Archive for the ‘Adult workshops’ Category

Last week, Westminster Music Library held the second adult music workshop in our Behind the Lines series.  The focus of this three hour session was the composer Maurice Ravel and his musical output during and after WW1. Ravel - Adult Workshop 1

Ravel, and as a consequence his music, were deeply affected by three things during The Great War; his rejection from the army due to his diminutive stature, the death of his Mother, and his own failing health.  One of his greatest successes, Le Tombeau de Couperin, was completed near the end of the War. This suite for solo piano, influenced by the French Baroque composer François Couperin, was composed between 1914 and 1917, and is based on a traditional French Baroque suite, being made up of 18th century-style dance movements. Ravel dedicated each movement to the memory of his friends (or in one case, two brothers) who had died fighting in World War I.

During the workshop, this music was the centre-piece of the composition and performance by the participants and musicians.  Divided into two; the first group was  percussion-based with a variety of African drums, while the second was melodic with xylophone, marimba, and stringed instruments.  Taking as their inspiration Ravel’s Forlane – a transcription of an Italian folkdance from Le Tombeau de Couperin – the group joined together for a very exciting finale.  There was a lot to remember between entries, notes, and rhythms, but everyone played brilliantly and created a wonderful piece of music. Ravel - Adult Workshop 2

As well as Le Tombeau de Couperin, other Ravel works such as La Valse, Daphnis et Chloé, and Frontispice formed part of the group discussion on Ravel and his music.  The group had a chance to listen to a recording and study the score of Frontispice; written for two pianos five hands and at only a minute and a half long, everyone agreed that it is a great insight into Ravel’s thoughts and emotions during that time. Although short, it is clear that this great composer was struggling to come to terms with rejection, loss, and failure, and feelings of bleakness, anger, and confusion brought about by the horrors of the War. All our participants agreed that this workshop had been a great success, with lots of enthusiasm, inspiration and stimulating conversation. 

This session marks the end of our focus on Ravel for Behind the Lines, next year we turn our attention to the music of two giants of English music – Gustav Holst and Ralph Vaughan Williams. 

Behind the Lines Music workshop 05.10.13All the months of planning and preparations finally came to fruition last Saturday, when Westminster Music Library’s first workshop for Behind the Lines opened with a great deal of anticipation from participants, RPO musicians and library staff.

Saturday’s workshop – designed exclusively for older residents – coincided with Westminster’s Silver Sunday celebrations – organisations and community groups from around Westminster hosting free activities and events for older residents in the borough. OK so we were a day early but The Music Library always likes to stay ahead of the game.
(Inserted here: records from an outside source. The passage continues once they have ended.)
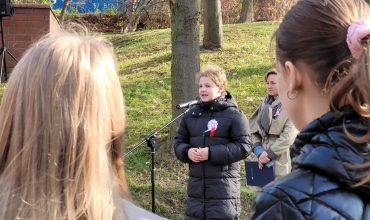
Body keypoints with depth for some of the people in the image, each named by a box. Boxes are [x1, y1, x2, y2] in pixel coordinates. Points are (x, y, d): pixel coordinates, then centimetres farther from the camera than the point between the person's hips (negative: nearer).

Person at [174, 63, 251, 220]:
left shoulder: (234, 115, -7)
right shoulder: (191, 115, 10)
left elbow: (244, 147, -13)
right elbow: (179, 142, 17)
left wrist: (211, 153, -19)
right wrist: (187, 151, -7)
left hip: (223, 187, -6)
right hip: (196, 185, 6)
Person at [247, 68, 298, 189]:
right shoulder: (265, 104, 16)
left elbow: (289, 136, -14)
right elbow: (254, 130, 9)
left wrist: (269, 154, -13)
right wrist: (259, 151, -8)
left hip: (281, 165, -7)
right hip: (263, 162, 7)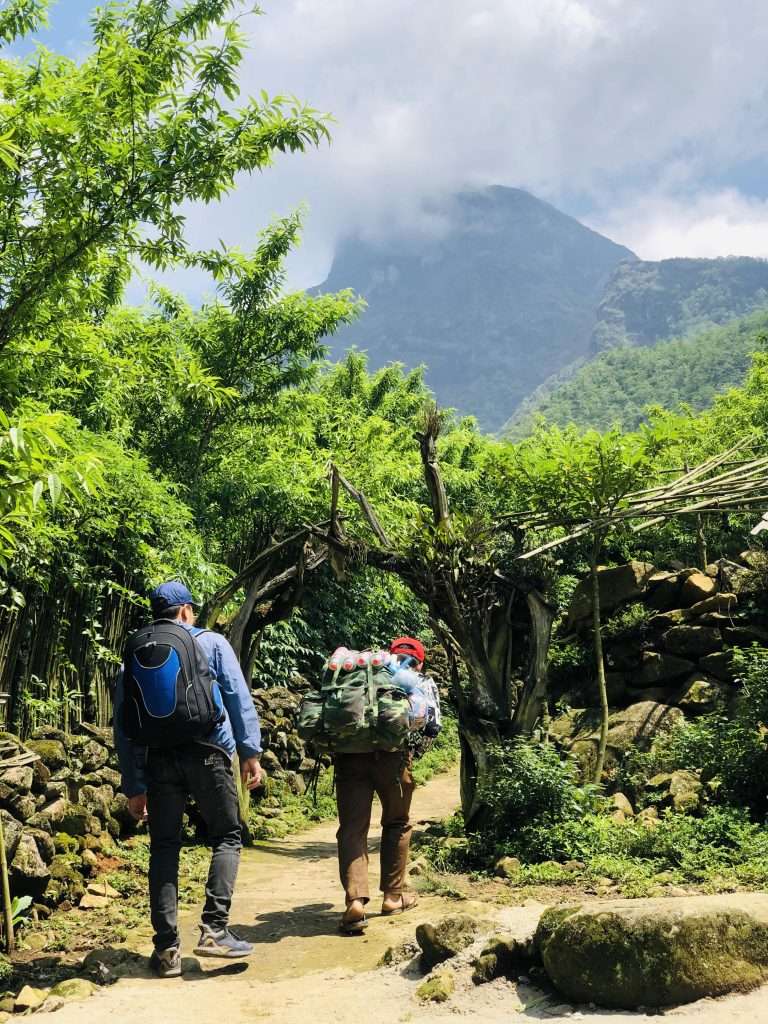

This workshop centered on Elgar, that most English of composers, who in addition to composing many works during the Great War, also signed up as a Staff Inspector with the Hampstead Special Constabulary, filling in for those policemen who had enlisted to fight.

Behind the Lines Music workshop 05.10.13Two important compositions featured in the workshop; the cello concerto (this work has been described by some as a requiem, not just the mourning of so much destruction and loss of life in the war, but also mourning for the loss of an ideal – a way of life which had been so familiar to Elgar, both socially and artistically, which had been swept away), and For the fallen, one of the movements from The spirit of England, settings of three poems by Laurence Binyon, which would become Elgar’s most enduring work of the war years:

They shall not grow old, as we that are left grow old:
Age shall not weary them, nor the years condemn.
At the going down of the sun and in the morning
We will remember them

A moving tribute and a grand finale to our opening workshop.